Maybe a basic question but let us say I have a string that is 2000 characters long, I need to split this string into max 512 character chunks each.
Is there a nice way,
Something like this:
private IList<string> SplitIntoChunks(string text, int chunkSize)
{
List<string> chunks = new List<string>();
int offset = 0;
while (offset < text.Length)
{
int size = Math.Min(chunkSize, text.Length - offset);
chunks.Add(text.Substring(offset, size));
offset += size;
}
return chunks;
}
Or just to iterate over:
private IEnumerable<string> SplitIntoChunks(string text, int chunkSize)
{
int offset = 0;
while (offset < text.Length)
{
int size = Math.Min(chunkSize, text.Length - offset);
yield return text.Substring(offset, size);
offset += size;
}
}
Note that this splits into chunks of UTF-16 code units, which isn't quite the same as splitting into chunks of Unicode code points, which in turn may not be the same as splitting into chunks of glyphs.
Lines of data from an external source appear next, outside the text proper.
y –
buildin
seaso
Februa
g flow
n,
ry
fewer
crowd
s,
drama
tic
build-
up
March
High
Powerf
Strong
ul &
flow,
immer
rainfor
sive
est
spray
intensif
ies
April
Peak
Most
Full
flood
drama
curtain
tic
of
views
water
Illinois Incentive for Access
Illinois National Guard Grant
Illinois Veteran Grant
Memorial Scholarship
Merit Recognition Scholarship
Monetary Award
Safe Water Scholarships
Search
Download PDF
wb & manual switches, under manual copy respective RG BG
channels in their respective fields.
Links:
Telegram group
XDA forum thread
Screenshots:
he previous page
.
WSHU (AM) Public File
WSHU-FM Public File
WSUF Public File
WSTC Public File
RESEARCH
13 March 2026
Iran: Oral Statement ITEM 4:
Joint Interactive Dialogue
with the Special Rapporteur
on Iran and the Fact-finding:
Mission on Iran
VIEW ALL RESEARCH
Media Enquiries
using Jon's implementation and the yield keyword.
IEnumerable<string> Chunks(string text, int chunkSize)
{
for (int offset = 0; offset < text.Length; offset += chunkSize)
{
int size = Math.Min(chunkSize, text.Length - offset);
yield return text.Substring(offset, size);
}
}
Most of the answer may have the same flaw. Given an empty text they will yield nothing. We (I) expect at least to get back that empty string (same behaviour as a split on a char not in the string, which will give back one item : that given string)
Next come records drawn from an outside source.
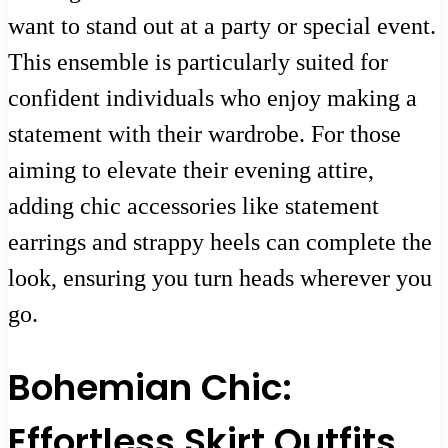
want to stand out at a party or special event.
This ensemble is particularly suited for
confident individuals who enjoy making a
statement with their wardrobe. For those
aiming to elevate their evening attire,
adding chic accessories like statement
earrings and strappy heels can complete the
look, ensuring you turn heads wherever you
go.
Bohemian Chic:
Effortless Skirt Outfits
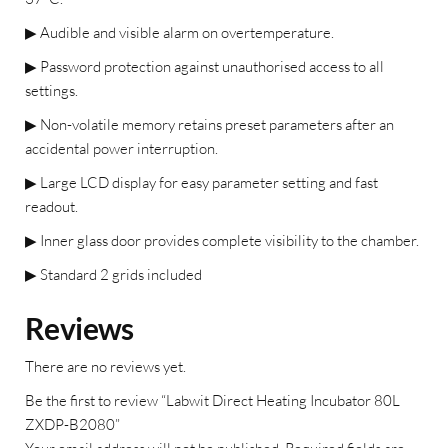
▶
Audible and visible alarm on overtemperature.
▶
Password protection against unauthorised access to all
settings.
▶
Non-volatile memory retains preset parameters after an
accidental power interruption.
▶
Large LCD display for easy parameter setting and fast
readout.
▶
Inner glass door provides complete visibility to the chamber.
▶
Standard 2 grids included
Reviews
There are no reviews yet.
Be the first to review “Labwit Direct Heating Incubator 80L
ZXDP-B2080”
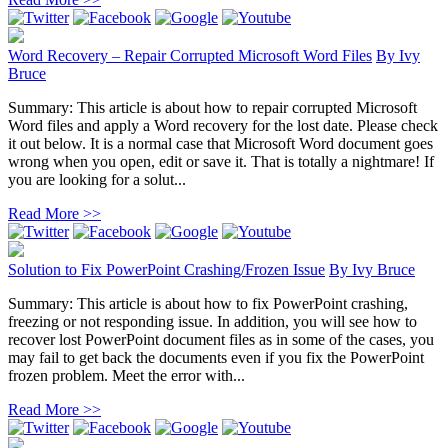
Word Recovery – Repair Corrupted Microsoft Word Files
By
Ivy
Bruce
Summary: This article is about how to repair corrupted Microsoft
Word files and apply a Word recovery for the lost date. Please check
it out below. It is a normal case that Microsoft Word document goes
wrong when you open, edit or save it. That is totally a nightmare! If
you are looking for a solut...
Read More >>
Solution to Fix PowerPoint Crashing/Frozen Issue
By
Ivy Bruce
Summary: This article is about how to fix PowerPoint crashing,
freezing or not responding issue. In addition, you will see how to
recover lost PowerPoint document files as in some of the cases, you
may fail to get back the documents even if you fix the PowerPoint
frozen problem. Meet the error with...
Read More >>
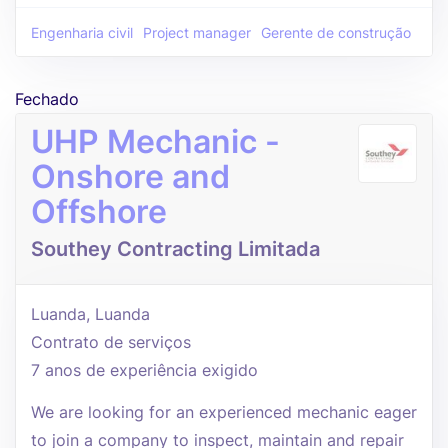
Engenharia civil
Project manager
Gerente de construção
Fechado
UHP Mechanic -
Onshore and
Offshore
Southey Contracting Limitada
Luanda, Luanda
Contrato de serviços
7 anos de experiência exigido
We are looking for an experienced mechanic eager
to join a company to inspect, maintain and repair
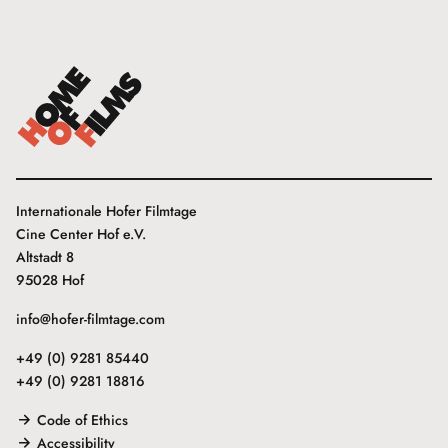
Internationale Hofer Filmtage
Cine Center Hof e.V.
Altstadt 8
95028 Hof
info@hofer-filmtage.com
+49 (0) 9281 85440
+49 (0) 9281 18816
Code of Ethics
Accessibility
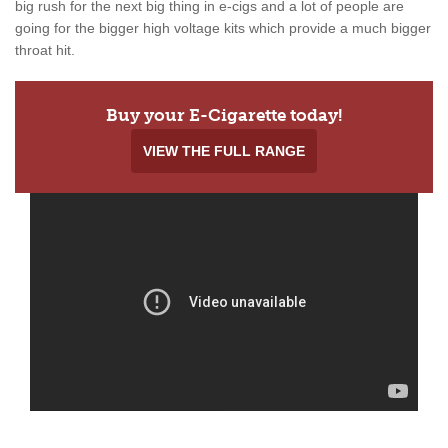
big rush for the next big thing in e-cigs and a lot of people are
going for the bigger high voltage kits which provide a much bigger
throat hit.
Buy your E-Cigarette today!
VIEW THE FULL RANGE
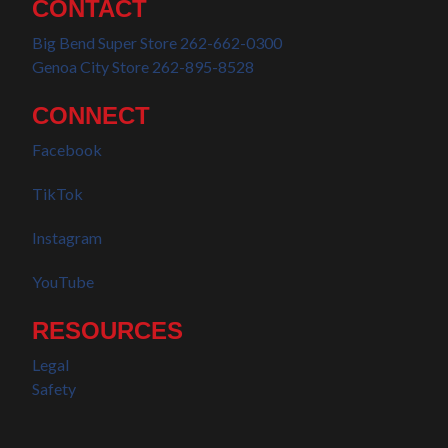
CONTACT
Big Bend Super Store 262-662-0300
Genoa City Store 262-895-8528
CONNECT
Facebook
TikTok
Instagram
YouTube
RESOURCES
Legal
Safety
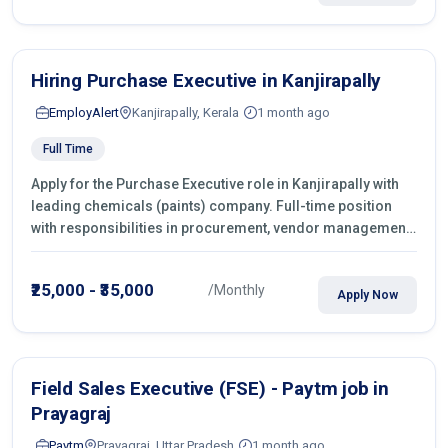
Hiring Purchase Executive in Kanjirapally
EmployAlert
Kanjirapally, Kerala
1 month ago
Full Time
Apply for the Purchase Executive role in Kanjirapally with
leading chemicals (paints) company. Full-time position
with responsibilities in procurement, vendor management,
castings sourcing, quotations, negotiation & purchase
operations.
₹25,000 - ₹35,000
/Monthly
Apply Now
Field Sales Executive (FSE) - Paytm job in
Prayagraj
Paytm
Prayagraj, Uttar Pradesh
1 month ago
so we should loop at least once all times (based on Jon's code) :
IEnumerable<string> SplitIntoChunks (string text, int chunkSize)
{
int offset = 0;
do
{
int size = Math.Min (chunkSize, text.Length - offset);
yield return text.Substring (offset, size);
offset += size;
} while (offset < text.Length);
}
or using a for (Edited : after toying a little more with this, I found a better way to handle the case chunkSize greater than text) :
IEnumerable<string> SplitIntoChunks (string text, int chunkSize)
{
if (text.Length <= chunkSize)
yield return text;
else
{
var chunkCount = text.Length / chunkSize;
var remainingSize = text.Length % chunkSize;
for (var offset = 0; offset < chunkCount; ++offset)
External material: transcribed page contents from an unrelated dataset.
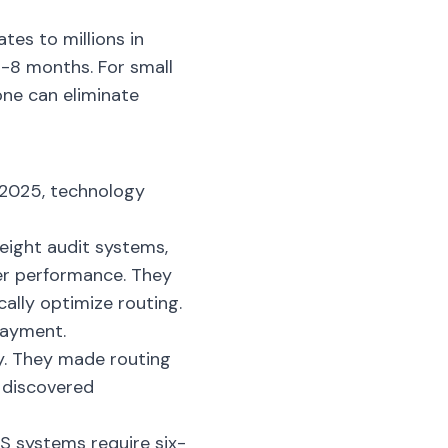
tes to millions in
6-8 months. For small
one can eliminate
n 2025, technology
eight audit systems,
rier performance. They
lly optimize routing.
payment.
y. They made routing
y discovered
TMS systems require six-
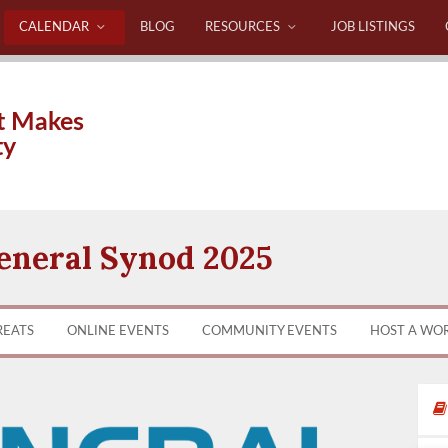
CALENDAR
BLOG
RESOURCES
JOB LISTINGS
t Makes
ty
neral Synod 2025
REATS
ONLINE EVENTS
COMMUNITY EVENTS
HOST A WO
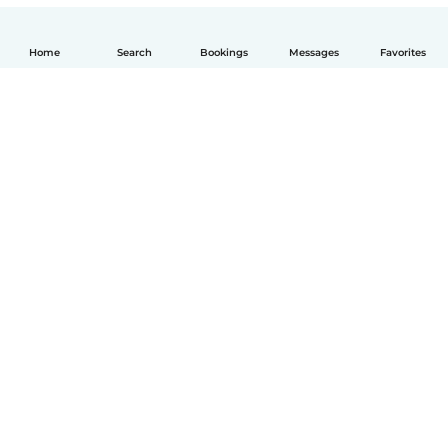
Home
Search
Bookings
Messages
Favorites
English
How it works
Help
Terms & Privacy
Pricing
Company details
Babysits for Work
Community standards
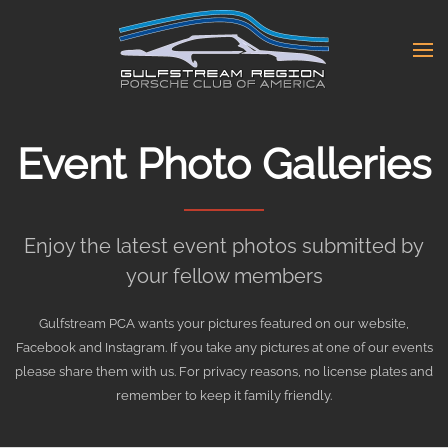
Skip
to
main
content
Event Photo Galleries
Enjoy the latest event photos submitted by
your fellow members
Gulfstream PCA wants your pictures featured on our website,
Facebook and Instagram. If you take any pictures at one of our events
please share them with us. For privacy reasons, no license plates and
remember to keep it family friendly.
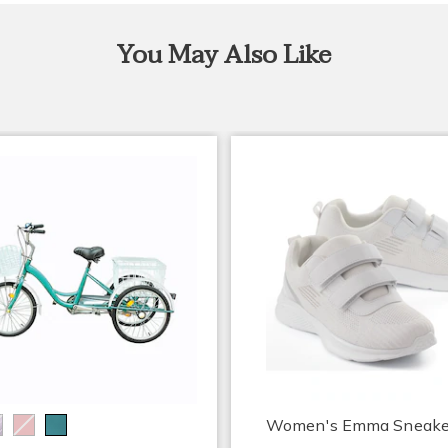
You May Also Like
Women's Emma Sneake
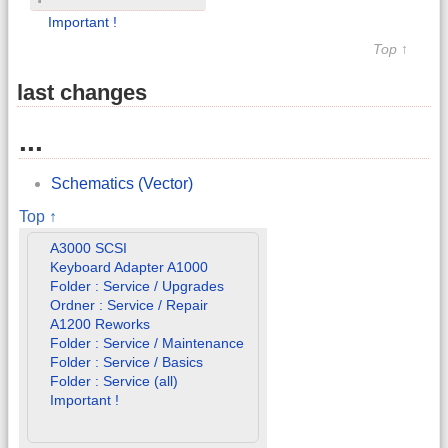
Important !
Top ↑
last changes
...
Schematics (Vector)
Top ↑
A3000 SCSI
Keyboard Adapter A1000
Folder : Service / Upgrades
Ordner : Service / Repair
A1200 Reworks
Folder : Service / Maintenance
Folder : Service / Basics
Folder : Service (all)
Important !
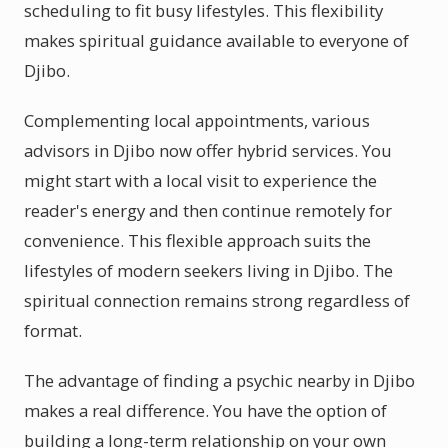
scheduling to fit busy lifestyles. This flexibility
makes spiritual guidance available to everyone of
Djibo.
Complementing local appointments, various
advisors in Djibo now offer hybrid services. You
might start with a local visit to experience the
reader's energy and then continue remotely for
convenience. This flexible approach suits the
lifestyles of modern seekers living in Djibo. The
spiritual connection remains strong regardless of
format.
The advantage of finding a psychic nearby in Djibo
makes a real difference. You have the option of
building a long-term relationship on your own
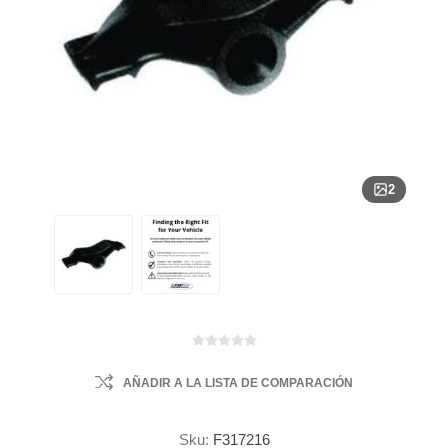
2
AÑADIR A LA LISTA DE COMPARACIÓN
Sku:
F317216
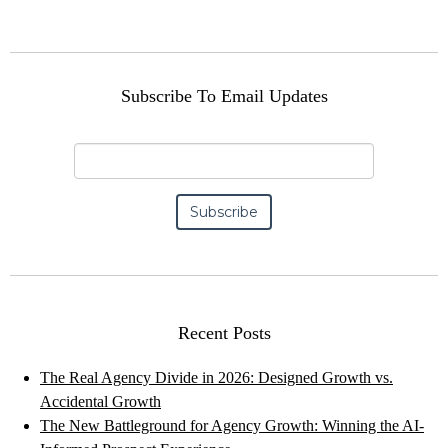
Subscribe To Email Updates
Recent Posts
The Real Agency Divide in 2026: Designed Growth vs.
Accidental Growth
The New Battleground for Agency Growth: Winning the AI-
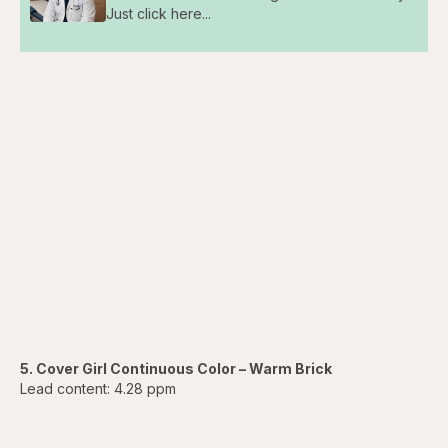
Just click here...
5. Cover Girl Continuous Color – Warm Brick
Lead content: 4.28 ppm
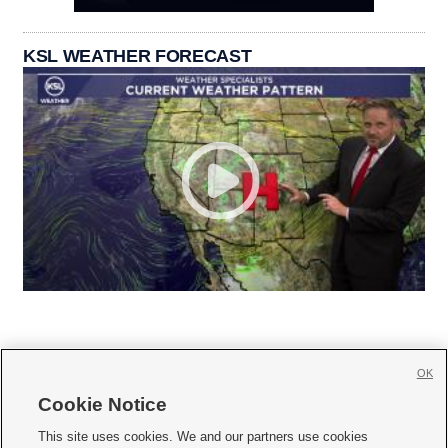
KSL WEATHER FORECAST
OK
Cookie Notice







This site uses cookies. We and our partners use cookies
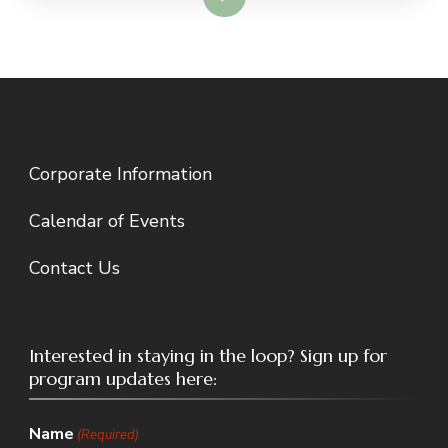
Corporate Information
Calendar of Events
Contact Us
Interested in staying in the loop? Sign up for
program updates here:
Name
(Required)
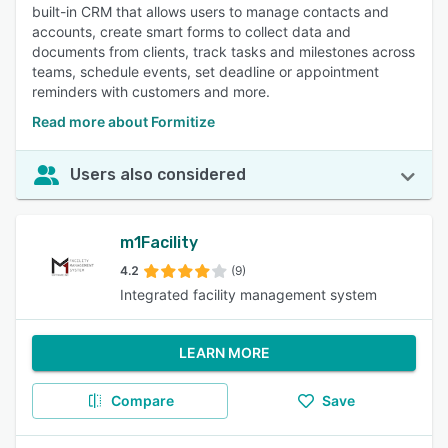
built-in CRM that allows users to manage contacts and
accounts, create smart forms to collect data and
documents from clients, track tasks and milestones across
teams, schedule events, set deadline or appointment
reminders with customers and more.
Read more about Formitize
Users also considered
m1Facility
4.2
(9)
Integrated facility management system
LEARN MORE
Compare
Save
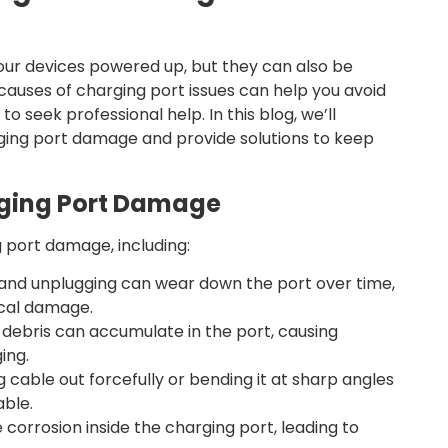
your devices powered up, but they can also be
auses of charging port issues can help you avoid
o seek professional help. In this blog, we’ll
ing port damage and provide solutions to keep
ging Port Damage
 port damage, including:
and unplugging can wear down the port over time,
ical damage.
r debris can accumulate in the port, causing
ing.
g cable out forcefully or bending it at sharp angles
ble.
 corrosion inside the charging port, leading to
yield return text.Substring (offset * chunkSize, chunkSize);
// yield remaining text if any
if (remainingSize != 0)
yield return text.Substring (chunkCount * chunkSize, remainingSize);
}
}
That could also be used with the do/while loop ;)
Something like?
Calculate eachLength = StringLength / WantedCharLength
Then for (int i = 0; i < StringLength; i += eachLength)
SubString (i, eachLength);
Generic extension method:
using System;
using System.Collections.Generic;
using System.Linq;
public static class IEnumerableExtensions
{
public static IEnumerable<IEnumerable<T>> SplitToChunks<T> (this IEnumerable<T> coll, int chunkSize)
{
int skipCount = 0;
while (coll.Skip (skipCount).Take (chunkSize) is IEnumerable<T> part && part.Any ())
{
skipCount += chunkSize;
yield return part;
}
}
}
class Program
{
static void Main (string[] args)
{
var col = Enumerable.Range(1,1<<10);
var chunks = col.SplitToChunks(8);
foreach (var c in chunks.Take (200))
{
Console.WriteLine (string.Join (" ", c.Select (n => n.ToString ("X4"))));
}
Console.WriteLine ();
Console.WriteLine ();
"Split this text into parts that are fifteen characters in length, surrounding each part with single quotes and output each into the console on seperate lines."
.SplitToChunks (15)
.Select(p => $"'{string.Concat(p)}'")
.ToList ()
.ForEach (p => Console.WriteLine (p));
Console.ReadLine ();
}
}
Though this question meanwhile has an accepted answer, here's a short version with the help of regular expressions. Purists may not like it (understandably) but when you need a quick solution and you are handy with regexes, this can be it. Performance is rather good, surprisingly:
string [] split = Regex.Split(yourString, @"(?<=\G.{512})");
What it does? Negative look-backward and remembering the last position with \G
. It will also catch the last bit, even if it isn't dividable by 512.